> **DATA SUPPLIED**:

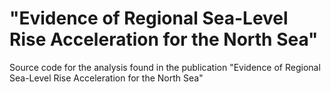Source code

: # "Evidence of Regional Sea-Level Rise Acceleration for the North Sea"

Source code for the analysis found in the publication "Evidence of Regional Sea-Level Rise Acceleration for the North Sea"
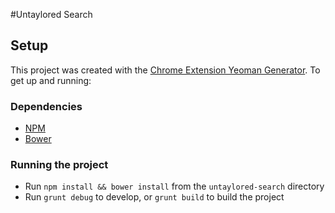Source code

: #Untaylored Search

## Setup

This project was created with the [Chrome Extension Yeoman Generator](https://github.com/yeoman/generator-chrome-extension). To get up and running:

### Dependencies

* [NPM](https://www.npmjs.org/)
* [Bower](http://bower.io/)

### Running the project

* Run `npm install && bower install` from the `untaylored-search` directory
* Run `grunt debug` to develop, or `grunt build` to build the project
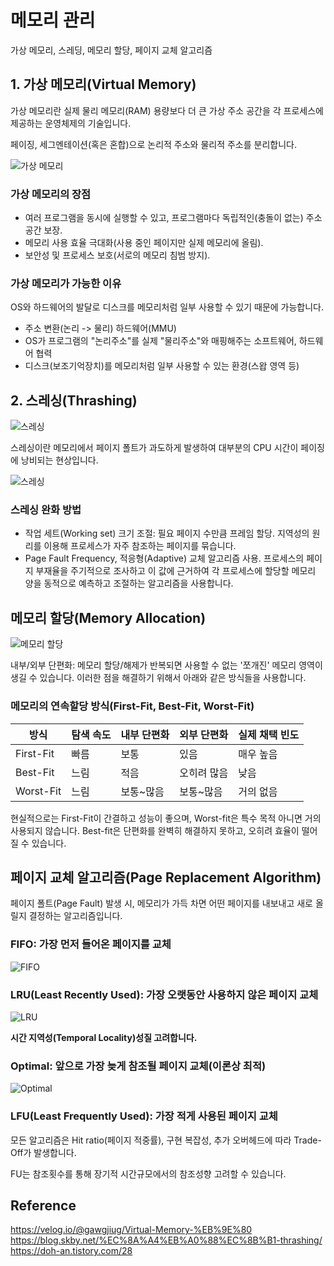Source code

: # 메모리 관리

가상 메모리, 스레딩, 메모리 할당, 페이지 교체 알고리즘

## 1. 가상 메모리(Virtual Memory)

가상 메모리란 실제 물리 메모리(RAM) 용량보다 더 큰 가상 주소 공간을 각 프로세스에 제공하는 운영체제의 기술입니다.

페이징, 세그멘테이션(혹은 혼합)으로 논리적 주소와 물리적 주소를 분리합니다.

![가상 메모리](https://encrypted-tbn0.gstatic.com/images?q=tbn:ANd9GcRdNZbH1Yoh8DDsjbsW0HNWBLCVCiuZzdTGtg&s)

### 가상 메모리의 장점

- 여러 프로그램을 동시에 실행할 수 있고, 프로그램마다 독립적인(충돌이 없는) 주소 공간 보장.
- 메모리 사용 효율 극대화(사용 중인 페이지만 실제 메모리에 올림).
- 보안성 및 프로세스 보호(서로의 메모리 침범 방지).

### 가상 메모리가 가능한 이유

OS와 하드웨어의 발달로 디스크를 메모리처럼 일부 사용할 수 있기 때문에 가능합니다.

- 주소 변환(논리 -> 물리) 하드웨어(MMU)
- OS가 프로그램의 "논리주소"를 실제 "물리주소"와 매핑해주는 소프트웨어, 하드웨어 협력
- 디스크(보조기억장치)를 메모리처럼 일부 사용할 수 있는 환경(스왑 영역 등)

## 2. 스레싱(Thrashing)

![스레싱](https://blog.skby.net/wp-content/uploads/2019/04/1-36.png)

스레싱이란 메모리에서 페이지 폴트가 과도하게 발생하여 대부분의 CPU 시간이 페이징에 낭비되는 현상입니다.

![스레싱](https://blog.skby.net/wp-content/uploads/2019/04/2-15.png)

### 스레싱 완화 방법

- 작업 세트(Working set) 크기 조절: 필요 페이지 수만큼 프레임 할당. 지역성의 원리를 이용해 프로세스가 자주 참조하는 페이지를 묶습니다. 
- Page Fault Frequency, 적응형(Adaptive) 교체 알고리즘 사용. 프로세스의 페이지 부재율을 주기적으로 조사하고 이 값에 근거하여 각 프로세스에 할당할 메모리 양을 동적으로 예측하고 조절하는 알고리즘을 사용합니다.

## 메모리 할당(Memory Allocation)

![메모리 할당](https://encrypted-tbn0.gstatic.com/images?q=tbn:ANd9GcRXcP_oyG3B5RaYWbHt4xj1n6d1PwUxbQuJUA&s)

내부/외부 단편화: 메모리 할당/해제가 반복되면 사용할 수 없는 '쪼개진' 메모리 영역이 생길 수 있습니다. 이러한 점을 해결하기 위해서 아래와 같은 방식들을 사용합니다.

### 메모리의 연속할당 방식(First-Fit, Best-Fit, Worst-Fit)

| 방식       | 탐색 속도 | 내부 단편화 | 외부 단편화 | 실제 채택 빈도 |
|----------|-------|--------|--------|----------|
| First-Fit	 | 빠름    | 보통     | 있음     | 매우 높음    |
| Best-Fit | 느림    | 적음     | 오히려 많음 | 낮음       |
| Worst-Fit         | 느림    | 보통~많음  | 보통~많음  | 거의 없음    |

현실적으로는 First-Fit이 간결하고 성능이 좋으며, Worst-fit은 특수 목적 아니면 거의 사용되지 않습니다.
Best-fit은 단편화를 완벽히 해결하지 못하고, 오히려 효율이 떨어질 수 있습니다.

## 페이지 교체 알고리즘(Page Replacement Algorithm)

페이지 폴트(Page Fault) 발생 시, 메모리가 가득 차면 어떤 페이지를 내보내고 새로 올릴지 결정하는 알고리즘입니다.

### FIFO: 가장 먼저 들어온 페이지를 교체

![FIFO](https://img1.daumcdn.net/thumb/R1280x0/?scode=mtistory2&fname=https%3A%2F%2Fblog.kakaocdn.net%2Fdna%2FU5nSm%2Fbtq9PUpYAl8%2FAAAAAAAAAAAAAAAAAAAAAFaHIK6-r3QIrz9goGxiPz4qMzoUTL3cCjyts0UQz_EA%2Fimg.png%3Fcredential%3DyqXZFxpELC7KVnFOS48ylbz2pIh7yKj8%26expires%3D1756652399%26allow_ip%3D%26allow_referer%3D%26signature%3DRAWHLSAKAJ8SzSwNfPH59p1jupA%253D)

### LRU(Least Recently Used): 가장 오랫동안 사용하지 않은 페이지 교체

![LRU](https://img1.daumcdn.net/thumb/R1280x0/?scode=mtistory2&fname=https%3A%2F%2Fblog.kakaocdn.net%2Fdna%2Fb1csvE%2Fbtq9IZlYnx0%2FAAAAAAAAAAAAAAAAAAAAAKGLL-6U-hMM4QuEJmXlL5HNU3ke9kIrrznx1pRSCuoG%2Fimg.png%3Fcredential%3DyqXZFxpELC7KVnFOS48ylbz2pIh7yKj8%26expires%3D1756652399%26allow_ip%3D%26allow_referer%3D%26signature%3DqaV3a7ejX%252BLdzAZGEIKzTgSJGeg%253D)

**시간 지역성(Temporal Locality)성질 고려합니다.**

### Optimal: 앞으로 가장 늦게 참조될 페이지 교체(이론상 최적)

![Optimal](https://img1.daumcdn.net/thumb/R1280x0/?scode=mtistory2&fname=https%3A%2F%2Fblog.kakaocdn.net%2Fdna%2FS8lUX%2Fbtq9JNyN39f%2FAAAAAAAAAAAAAAAAAAAAAF4iNonjAVYjouP0RIlDWZu2VxO0XddEJks-lBP3O6fR%2Fimg.png%3Fcredential%3DyqXZFxpELC7KVnFOS48ylbz2pIh7yKj8%26expires%3D1756652399%26allow_ip%3D%26allow_referer%3D%26signature%3D5apjxxC6YUMLzYGgvcozyxA%252F1rs%253D)

### LFU(Least Frequently Used): 가장 적게 사용된 페이지 교체

모든 알고리즘은 Hit ratio(페이지 적중률), 구현 복잡성, 추가 오버헤드에 따라 Trade-Off가 발생합니다.

FU는 참조횟수를 통해 장기적 시간규모에서의 참조성향 고려할 수 있습니다.

## Reference

https://velog.io/@gawgjiug/Virtual-Memory-%EB%9E%80
https://blog.skby.net/%EC%8A%A4%EB%A0%88%EC%8B%B1-thrashing/
https://doh-an.tistory.com/28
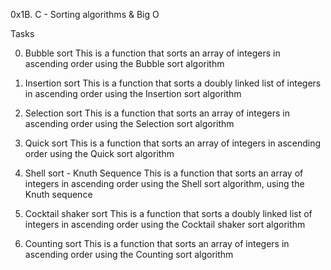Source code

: 0x1B. C - Sorting algorithms & Big O

Tasks

0. Bubble sort
This is a function that sorts an array of integers in ascending order using the Bubble sort algorithm

1. Insertion sort
This is a function that sorts a doubly linked list of integers in ascending order using the Insertion sort algorithm

2. Selection sort
This is a function that sorts an array of integers in ascending order using the Selection sort algorithm

3. Quick sort
This is a function that sorts an array of integers in ascending order using the Quick sort algorithm

4. Shell sort - Knuth Sequence
This is a function that sorts an array of integers in ascending order using the Shell sort algorithm, using the Knuth sequence

5. Cocktail shaker sort
This is a function that sorts a doubly linked list of integers in ascending order using the Cocktail shaker sort algorithm

6. Counting sort
This is a function that sorts an array of integers in ascending order using the Counting sort algorithm
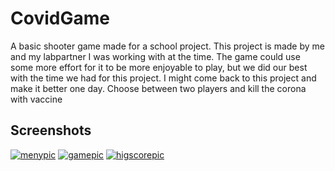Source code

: # CovidGame

A basic shooter game made for a school project. This project is made by me and my labpartner I was working with at the time. The game could use some more effort for it to be more enjoyable to play, but we did our best with the time we had for this project. I might come back to this project and make it better one day. Choose between two players and kill the corona with vaccine


## Screenshots


<a href="https://ibb.co/NNzqm5q"><img src="https://i.ibb.co/ZgCrY5r/menypic.png" alt="menypic" border="0"></a>
<a href="https://ibb.co/gJRfyYJ"><img src="https://i.ibb.co/0rG6q5r/gamepic.png" alt="gamepic" border="0"></a>
<a href="https://ibb.co/DVfJcpc"><img src="https://i.ibb.co/p0j7VyV/higscorepic.png" alt="higscorepic" border="0"></a>
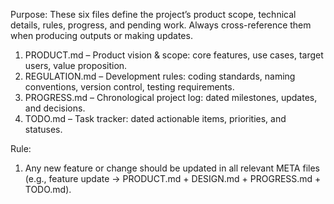 Purpose:
These six files define the project’s product scope, technical details, rules, progress, and pending work. Always cross-reference them when producing outputs or making updates.
1.	PRODUCT.md – Product vision & scope: core features, use cases, target users, value proposition.
3.	REGULATION.md – Development rules: coding standards, naming conventions, version control, testing requirements.
4.	PROGRESS.md – Chronological project log: dated milestones, updates, and decisions.
5.	TODO.md – Task tracker: dated actionable items, priorities, and statuses.

Rule:
1. Any new feature or change should be updated in all relevant META files (e.g., feature update → PRODUCT.md + DESIGN.md + PROGRESS.md + TODO.md).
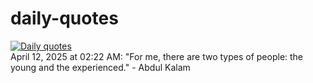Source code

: # daily-quotes
[![Daily quotes](https://github.com/ceepu8/daily-quotes/actions/workflows/daily-quote.yml/badge.svg)](https://github.com/ceepu8/daily-quotes/actions/workflows/daily-quote.yml)<br/>
April 12, 2025 at 02:22 AM: "For me, there are two types of people: the young and the experienced." - Abdul Kalam
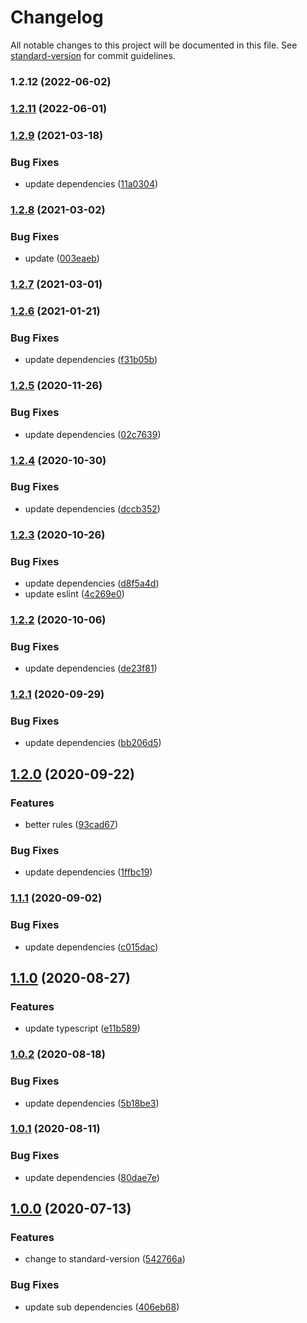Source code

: # Changelog

All notable changes to this project will be documented in this file. See [standard-version](https://github.com/conventional-changelog/standard-version) for commit guidelines.

### 1.2.12 (2022-06-02)

### [1.2.11](https://gitlab.com/e-pilot/platform/cookie-cutter/epilot-eslint-config/compare/v1.2.9...v1.2.11) (2022-06-01)

### [1.2.9](https://gitlab.com/e-pilot/cookie-cutter/epilot-eslint-config/compare/v1.2.8...v1.2.9) (2021-03-18)


### Bug Fixes

* update dependencies ([11a0304](https://gitlab.com/e-pilot/cookie-cutter/epilot-eslint-config/commit/11a0304732aac9c77a5ad2c992bccd5df94c7ac8))

### [1.2.8](https://gitlab.com/e-pilot/cookie-cutter/epilot-eslint-config/compare/v1.2.7...v1.2.8) (2021-03-02)


### Bug Fixes

* update ([003eaeb](https://gitlab.com/e-pilot/cookie-cutter/epilot-eslint-config/commit/003eaeba6cb78bcbe41fe2d2a7c6737e93cc7e9e))

### [1.2.7](https://gitlab.com/e-pilot/cookie-cutter/epilot-eslint-config/compare/v1.2.6...v1.2.7) (2021-03-01)

### [1.2.6](https://gitlab.com/e-pilot/cookie-cutter/epilot-eslint-config/compare/v1.2.5...v1.2.6) (2021-01-21)


### Bug Fixes

* update dependencies ([f31b05b](https://gitlab.com/e-pilot/cookie-cutter/epilot-eslint-config/commit/f31b05b5b4a00da18dbee2299d9b2813affd54a0))

### [1.2.5](https://gitlab.com/e-pilot/cookie-cutter/epilot-eslint-config/compare/v1.2.4...v1.2.5) (2020-11-26)


### Bug Fixes

* update dependencies ([02c7639](https://gitlab.com/e-pilot/cookie-cutter/epilot-eslint-config/commit/02c7639b20f9b87c1be1262ec28628c65cf67871))

### [1.2.4](https://gitlab.com/e-pilot/cookie-cutter/epilot-eslint-config/compare/v1.2.3...v1.2.4) (2020-10-30)


### Bug Fixes

* update dependencies ([dccb352](https://gitlab.com/e-pilot/cookie-cutter/epilot-eslint-config/commit/dccb352cfa8705368e6e55fd8ff4f38c678445fb))

### [1.2.3](https://gitlab.com/e-pilot/cookie-cutter/epilot-eslint-config/compare/v1.2.2...v1.2.3) (2020-10-26)


### Bug Fixes

* update dependencies ([d8f5a4d](https://gitlab.com/e-pilot/cookie-cutter/epilot-eslint-config/commit/d8f5a4d329ecd45c20544c29430c41abdc2d8913))
* update eslint ([4c269e0](https://gitlab.com/e-pilot/cookie-cutter/epilot-eslint-config/commit/4c269e0a30d589eed27771e246bff7116ae76f5b))

### [1.2.2](https://gitlab.com/e-pilot/cookie-cutter/epilot-eslint-config/compare/v1.2.1...v1.2.2) (2020-10-06)


### Bug Fixes

* update dependencies ([de23f81](https://gitlab.com/e-pilot/cookie-cutter/epilot-eslint-config/commit/de23f81616f6389cf952464a160099186be899dd))

### [1.2.1](https://gitlab.com/e-pilot/cookie-cutter/epilot-eslint-config/compare/v1.2.0...v1.2.1) (2020-09-29)


### Bug Fixes

* update dependencies ([bb206d5](https://gitlab.com/e-pilot/cookie-cutter/epilot-eslint-config/commit/bb206d5498d3bd9568c32287e2d66d767cbbaede))

## [1.2.0](https://gitlab.com/e-pilot/cookie-cutter/epilot-eslint-config/compare/v1.1.1...v1.2.0) (2020-09-22)


### Features

* better rules ([93cad67](https://gitlab.com/e-pilot/cookie-cutter/epilot-eslint-config/commit/93cad676add61456039642ec3f4f40b9d05c6b5b))


### Bug Fixes

* update dependencies ([1ffbc19](https://gitlab.com/e-pilot/cookie-cutter/epilot-eslint-config/commit/1ffbc19b3d849ff642957ea01e2cbd406de923b0))

### [1.1.1](https://gitlab.com/e-pilot/cookie-cutter/epilot-eslint-config/compare/v1.1.0...v1.1.1) (2020-09-02)


### Bug Fixes

* update dependencies ([c015dac](https://gitlab.com/e-pilot/cookie-cutter/epilot-eslint-config/commit/c015dace1d2e1b908308cb05b25b45f804d323e5))

## [1.1.0](https://gitlab.com/e-pilot/cookie-cutter/epilot-eslint-config/compare/v1.0.2...v1.1.0) (2020-08-27)


### Features

* update typescript ([e11b589](https://gitlab.com/e-pilot/cookie-cutter/epilot-eslint-config/commit/e11b5891c00e0519bbbf2462c3119af71c7907e9))

### [1.0.2](https://gitlab.com/e-pilot/cookie-cutter/epilot-eslint-config/compare/v1.0.1...v1.0.2) (2020-08-18)


### Bug Fixes

* update dependencies ([5b18be3](https://gitlab.com/e-pilot/cookie-cutter/epilot-eslint-config/commit/5b18be321d3bbbcd27b210e4b0c833c38afdcc55))

### [1.0.1](https://gitlab.com/e-pilot/cookie-cutter/epilot-eslint-config/compare/v1.0.0...v1.0.1) (2020-08-11)


### Bug Fixes

* update dependencies ([80dae7e](https://gitlab.com/e-pilot/cookie-cutter/epilot-eslint-config/commit/80dae7e981579de0d4346684d0c84e94223978dc))

## [1.0.0](https://gitlab.com/e-pilot/cookie-cutter/epilot-eslint-config/compare/v0.7.1...v1.0.0) (2020-07-13)


### Features

* change to standard-version ([542766a](https://gitlab.com/e-pilot/cookie-cutter/epilot-eslint-config/commit/542766a37f0e3e0f1426a97d08ab7e17888ddfc0))


### Bug Fixes

* update sub dependencies ([406eb68](https://gitlab.com/e-pilot/cookie-cutter/epilot-eslint-config/commit/406eb689aad48caeb0453f48418af4c0f5bdd08b))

> **INSTRUCTIONS TO FOLLOW**: Give the entries again from the start through the line containing "페이징, 세그멘테이션(혹은 혼합)으로 논리적 주소와 물리적 주소를 분리합니다.", with every "project" swapped for "app" and nothing else changed. Leave the pictures out.

> **EXERCISE RESULT**:
Source code

: # "Evidence of Regional Sea-Level Rise Acceleration for the North Sea"

Source code for the analysis found in the publication "Evidence of Regional Sea-Level Rise Acceleration for the North Sea"
Source code

: #Untaylored Search

## Setup

This app was created with the [Chrome Extension Yeoman Generator](https://github.com/yeoman/generator-chrome-extension). To get up and running:

### Dependencies

* [NPM](https://www.npmjs.org/)
* [Bower](http://bower.io/)

### Running the app

* Run `npm install && bower install` from the `untaylored-search` directory
* Run `grunt debug` to develop, or `grunt build` to build the app
Source code

: # 메모리 관리

가상 메모리, 스레딩, 메모리 할당, 페이지 교체 알고리즘

## 1. 가상 메모리(Virtual Memory)

가상 메모리란 실제 물리 메모리(RAM) 용량보다 더 큰 가상 주소 공간을 각 프로세스에 제공하는 운영체제의 기술입니다.

페이징, 세그멘테이션(혹은 혼합)으로 논리적 주소와 물리적 주소를 분리합니다.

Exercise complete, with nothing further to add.